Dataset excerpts
* * * * * * * * *

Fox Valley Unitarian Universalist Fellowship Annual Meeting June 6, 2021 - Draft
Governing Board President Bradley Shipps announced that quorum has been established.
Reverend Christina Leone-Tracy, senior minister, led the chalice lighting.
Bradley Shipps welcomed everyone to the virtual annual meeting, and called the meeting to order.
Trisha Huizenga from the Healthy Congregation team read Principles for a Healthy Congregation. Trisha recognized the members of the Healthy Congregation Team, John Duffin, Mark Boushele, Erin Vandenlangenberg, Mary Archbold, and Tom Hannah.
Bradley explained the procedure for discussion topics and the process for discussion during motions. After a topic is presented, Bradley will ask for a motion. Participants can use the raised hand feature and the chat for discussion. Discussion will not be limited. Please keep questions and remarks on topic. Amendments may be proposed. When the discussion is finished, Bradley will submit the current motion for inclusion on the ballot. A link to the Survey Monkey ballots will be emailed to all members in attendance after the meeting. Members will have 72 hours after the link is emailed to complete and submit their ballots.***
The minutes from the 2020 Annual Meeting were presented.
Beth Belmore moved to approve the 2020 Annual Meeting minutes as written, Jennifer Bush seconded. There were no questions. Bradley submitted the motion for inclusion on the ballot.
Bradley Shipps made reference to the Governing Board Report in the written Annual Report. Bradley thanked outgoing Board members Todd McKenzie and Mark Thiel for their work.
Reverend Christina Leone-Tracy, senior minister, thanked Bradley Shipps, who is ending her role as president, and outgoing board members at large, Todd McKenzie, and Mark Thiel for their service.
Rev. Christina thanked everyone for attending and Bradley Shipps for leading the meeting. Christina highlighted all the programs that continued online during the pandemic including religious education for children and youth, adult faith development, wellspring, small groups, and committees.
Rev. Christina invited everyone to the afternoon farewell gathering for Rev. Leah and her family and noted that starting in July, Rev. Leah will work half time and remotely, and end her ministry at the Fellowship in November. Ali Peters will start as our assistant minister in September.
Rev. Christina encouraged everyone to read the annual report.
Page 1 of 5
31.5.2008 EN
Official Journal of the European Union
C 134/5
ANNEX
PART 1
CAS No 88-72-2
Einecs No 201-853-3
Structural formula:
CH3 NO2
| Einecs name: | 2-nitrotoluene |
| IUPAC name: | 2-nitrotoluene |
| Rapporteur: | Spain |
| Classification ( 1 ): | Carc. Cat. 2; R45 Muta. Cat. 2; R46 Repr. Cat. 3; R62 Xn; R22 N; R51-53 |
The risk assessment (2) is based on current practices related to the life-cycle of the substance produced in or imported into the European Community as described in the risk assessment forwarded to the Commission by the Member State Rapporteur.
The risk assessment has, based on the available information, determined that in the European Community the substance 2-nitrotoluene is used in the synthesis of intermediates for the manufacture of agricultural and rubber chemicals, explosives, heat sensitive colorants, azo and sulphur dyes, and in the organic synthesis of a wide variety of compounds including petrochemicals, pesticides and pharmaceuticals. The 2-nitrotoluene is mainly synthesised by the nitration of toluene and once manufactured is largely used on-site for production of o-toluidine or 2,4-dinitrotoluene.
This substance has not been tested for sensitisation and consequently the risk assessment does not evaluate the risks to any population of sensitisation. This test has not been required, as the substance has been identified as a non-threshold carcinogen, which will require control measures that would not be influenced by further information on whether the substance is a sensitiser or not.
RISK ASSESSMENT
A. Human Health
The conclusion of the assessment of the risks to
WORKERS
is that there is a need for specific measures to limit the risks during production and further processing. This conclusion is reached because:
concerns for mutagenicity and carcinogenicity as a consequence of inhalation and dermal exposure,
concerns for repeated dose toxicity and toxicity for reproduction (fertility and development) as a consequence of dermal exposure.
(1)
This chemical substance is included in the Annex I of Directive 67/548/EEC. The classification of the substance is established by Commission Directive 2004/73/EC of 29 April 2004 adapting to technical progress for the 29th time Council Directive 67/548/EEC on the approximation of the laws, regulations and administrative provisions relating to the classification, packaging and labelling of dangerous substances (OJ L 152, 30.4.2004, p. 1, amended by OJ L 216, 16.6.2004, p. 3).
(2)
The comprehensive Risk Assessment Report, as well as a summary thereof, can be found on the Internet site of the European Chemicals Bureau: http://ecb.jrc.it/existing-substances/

* * * * * * * * *

## TASK TO CARRY OUT:
For each line in the data that holds "from", add one to a count, then report that count alone.

## RESPONSE BELOW:
2